Sharonnie Perry [photo] is a blend of activist and insider, and her allegiance is to her community, the place where she was raised, where she has worked and where she is now unemployed.
Her status among the unpaid gives her a curious mix of feelings these days, as more than half a dozen Bed-Stuy residents challenge long-time elected official Al Vann, hoping to take his seat on the City Council.
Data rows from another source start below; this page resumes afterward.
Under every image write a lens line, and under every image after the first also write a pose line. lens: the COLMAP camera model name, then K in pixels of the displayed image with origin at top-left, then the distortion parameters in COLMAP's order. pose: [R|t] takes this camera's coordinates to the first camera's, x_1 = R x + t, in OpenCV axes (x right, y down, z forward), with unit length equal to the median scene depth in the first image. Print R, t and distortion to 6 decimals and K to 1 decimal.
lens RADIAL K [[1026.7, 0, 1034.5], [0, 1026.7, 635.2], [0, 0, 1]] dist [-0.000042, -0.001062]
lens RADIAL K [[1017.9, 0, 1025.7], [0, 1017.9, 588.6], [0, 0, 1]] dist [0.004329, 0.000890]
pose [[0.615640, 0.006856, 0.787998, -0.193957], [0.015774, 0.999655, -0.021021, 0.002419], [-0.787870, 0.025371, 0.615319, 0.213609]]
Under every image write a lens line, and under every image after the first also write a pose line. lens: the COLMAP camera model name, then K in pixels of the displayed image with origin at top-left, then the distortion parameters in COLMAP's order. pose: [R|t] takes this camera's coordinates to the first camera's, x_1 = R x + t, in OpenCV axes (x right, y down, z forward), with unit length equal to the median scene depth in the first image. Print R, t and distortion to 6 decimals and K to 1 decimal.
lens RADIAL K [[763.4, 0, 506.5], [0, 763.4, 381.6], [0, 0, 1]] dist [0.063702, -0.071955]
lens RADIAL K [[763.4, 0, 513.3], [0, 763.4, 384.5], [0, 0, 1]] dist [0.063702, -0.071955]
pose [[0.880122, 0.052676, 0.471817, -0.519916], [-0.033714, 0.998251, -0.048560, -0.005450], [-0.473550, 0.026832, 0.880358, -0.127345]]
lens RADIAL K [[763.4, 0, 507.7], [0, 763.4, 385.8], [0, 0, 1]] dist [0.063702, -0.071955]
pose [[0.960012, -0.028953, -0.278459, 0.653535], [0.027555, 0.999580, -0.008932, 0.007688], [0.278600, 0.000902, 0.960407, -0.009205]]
While Perry likes the idea of taking on the powerful and making them work hard for their constituents, she also feels there is some value in incumbency, particularly when the incumbent has the wherewithal to accomplish substantive things -- like following through on a new Business Improvement District being established in the community ("Now you're going to see upscale stores coming in," Perry says approvingly) and like seeing through the housing projects being developed by the Bedford Stuyvesant Restoration Corporation, the Bridge Street Development Corporation and others, with Vann's backing.
"There are some major things on the table now pertaining to Bedford Stuyvesant," Perry says, "and we have to make sure that they happen."
It is not as likely these things will happen if any of the challengers win Bed-Stuy's Council seat, Perry says.
"From what I've looked at, there's nobody right now I see who's going to be able to do that," she says.
She has a cautionary note to sound at this point, however, and it is this:
That she likes and respects Tremaine Wright, the young lawyer who owns the Common Grounds cafe on Tompkins Avenue and who is one of the challengers.
Perry believes Wright, who has served on the local community board, stands out among the challengers for her history of active involvement in the community.
(Needless to say, other challengers would disagree vigorously with that, but we'll save their replies for another posting.)
"If I was to support anybody other than voting for Al Vann, it would be Tremaine Wright," Perry says.
"I think she's the most articulate . . . She has a head. She's not egotistical and she's a person who might be able to be groomed."
Perry once had -- and still, in fact, has -- ambitions for public office; but she's putting them on hold. She would likely have tossed her hat into the ring if, as many had hoped, Vann and other City Councilmembers were barred from running for another term. But Vann and a majority of the Council went along with Mayor Michael Bloomberg, and they overturned the two-term limits that voters had put into place.
So Vann is now able to run for a third term in the Council. (Vann goes back 35 years as an elective office holder, having won a seat in the State Assembly in 1974. He gave up that seat in 2001 in an apparent arrangement with then Councilmember Annette Robinson, who was prevented from seeking another four years by the term limits then in effect. Robinson then won the Assembly spot that Vann had relinquished.)
Sharonnie Perry has a long history in activism and working with elected officials. She was for a time Chairperson of Community Board 3 that covers Bed-Stuy. Perry says that several years ago she was fired from the staff of Congressman Ed Towns when it was perceived that she was planning to run for Al Vann's seat. She was not actually planning to do so, she says. (Perry says she does not blame Towns himself but staffers who were under pressure to get rid of her.)
Perry, who has had good relations with Assemblywoman Robinson, says that Congressman Towns actually has a strong staff that represents him well in community meetings.
Notably, perhaps, Perry says that Councilman Vann (like a number of other elected officials) is not as well represented at such gatherings.
In fact, a number of Bed-Stuy residents complain that Vann is not personally connected to them and does not get sufficiently involved in issues affecting them.
Here a bit of disclosure: I went (oh, more than forty years back) to the same grammar school as Sharonnie, and over the years I've come to admire the work she's done on behalf of the homeless and others in Brooklyn. These above views are, of course, her own.